From a few mindless acts of bullying, the bitterness and feeling of mounting discontent felt on both sides begins to escalate until it’s grown out of all control.  After a while, neither side has a true hold on the reigns of what’s going on – despite both thinking they do.

Think Hithcock’s ‘The Birds’ (1963) crossed with Stephen King’s ‘Carrie’ (1974) that’s been dunked in a bubbling vat of dark fantasy.  There’s a good sprinkling of supernatural horror across the breadth of the tale – but the main driving force is undoubtedly with the character-driven threads.  Singer has a (somewhat brief) romance with a local hottie named Jamie which alters the whole equation.  Throw in the surprise change in side when Eddie Grinder (what a cracking surname) decides that a future by Bottinelli’s side might not be such a great career move, along with a bad influence of an uncle making an already rotten fruit even more disagreeable, and you’ve got plenty to keep the reader’s interest up.

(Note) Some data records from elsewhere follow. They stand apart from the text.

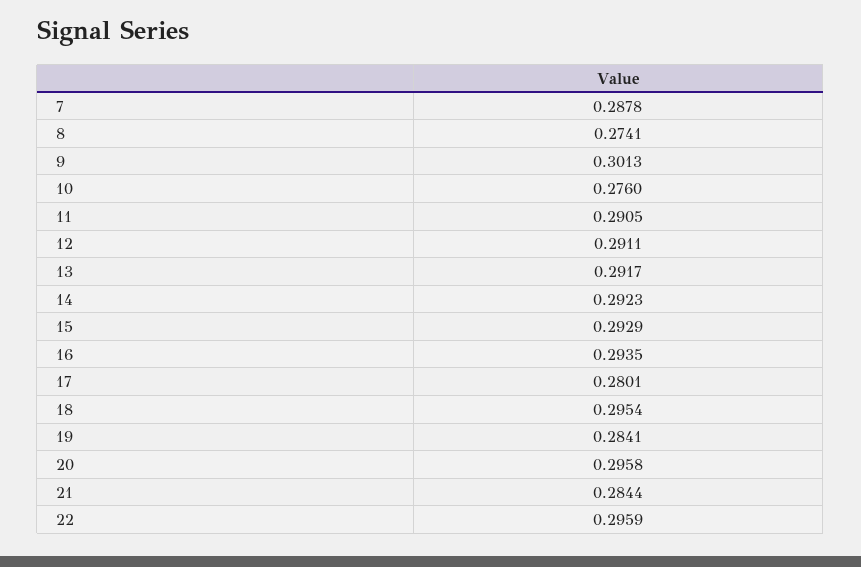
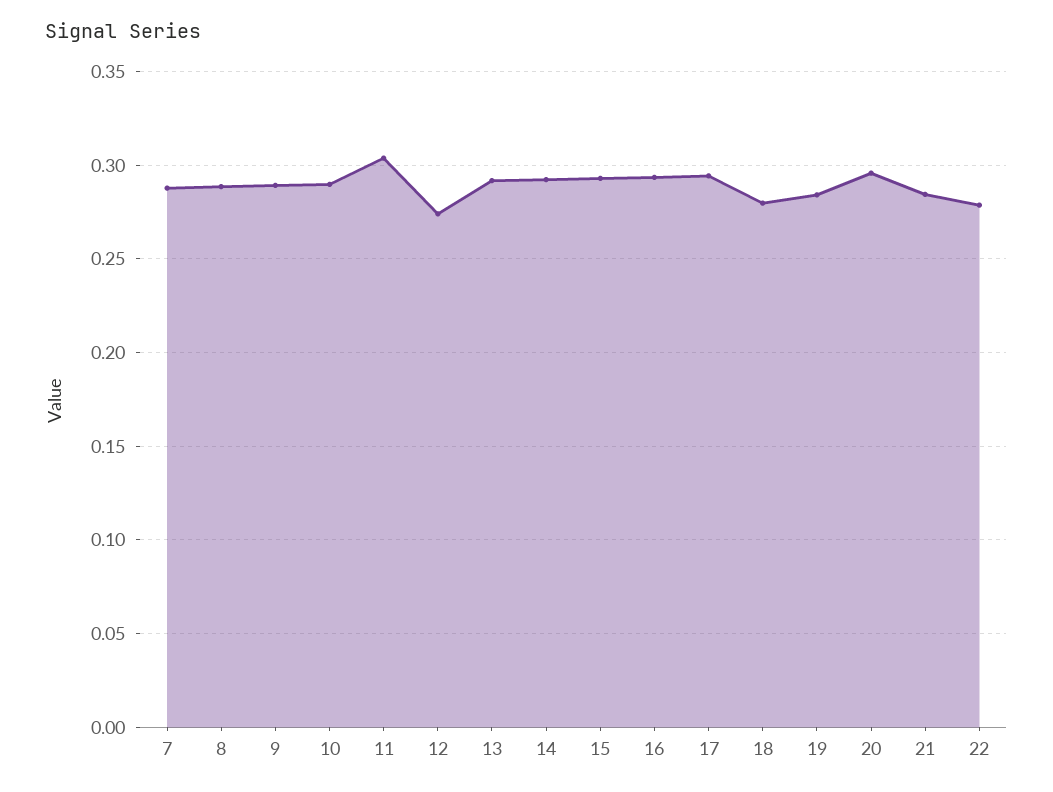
8: 0.2741 -> 0.29
9: 0.3013 -> 0.29
10: 0.276 -> 0.29
11: 0.2905 -> 0.305
12: 0.2911 -> 0.275
17: 0.2801 -> 0.295
18: 0.2954 -> 0.28
22: 0.2959 -> 0.28

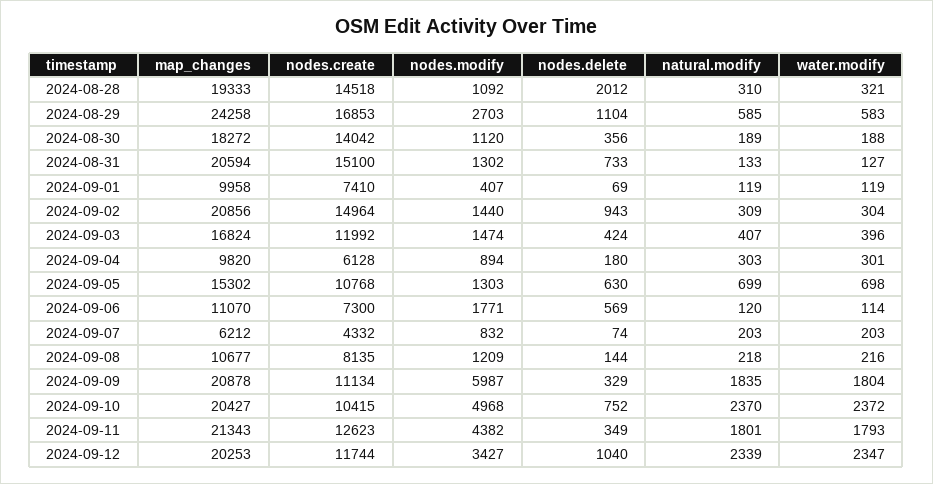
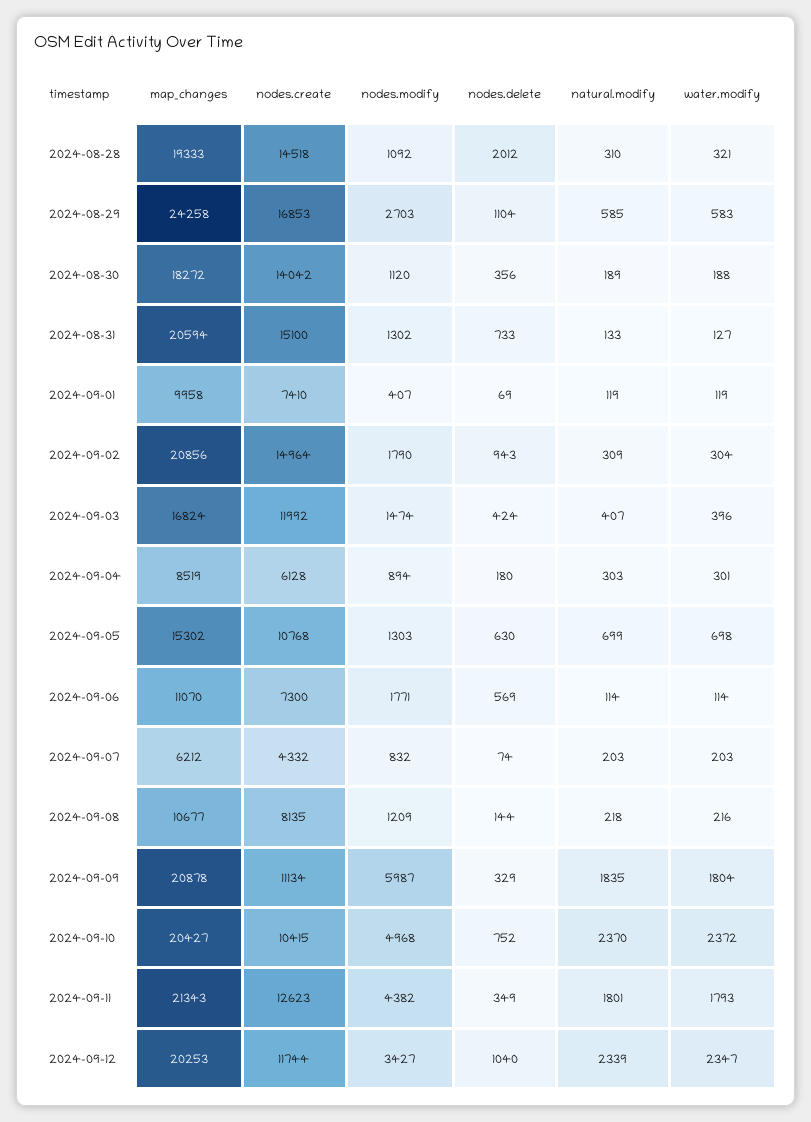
nodes.modify, 2024-09-02: 1440 -> 1790
map_changes, 2024-09-04: 9820 -> 8519
natural.modify, 2024-09-06: 120 -> 114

However, it’s the surprising direction in which Goldman takes the tale and his characters that really makes the novel work so well.  Goldman never takes the story fully down the path you think it’s going to go.  Time and again he’ll lull you into thinking you’ve got the story sussed, only to knock you for six with an unlikely twist down a more devastating path.

‘Of A Feather’ is a deeply entertaining and compelling read.  There are plenty of character born twists and turns keeping the tale rich with interest and unpredictability.  The character of Socrates Singer throws in a classic coming-of-age backstory that successfully keeps the reader emotionally invested.  And then, almost from out of the blue, Goldman brings his tale to a close with an ending that you’ll either love or absolutely hate.  Yeah – it’s one of those that will no doubt divide the audience.  For me it works, but I can completely see why others wouldn’t feel the same.  But then that seems to be Goldman all over.  If you could predict where he was going to take his tales, then they’d lose so much of their appeal.

The novel runs for a total of 397 pages.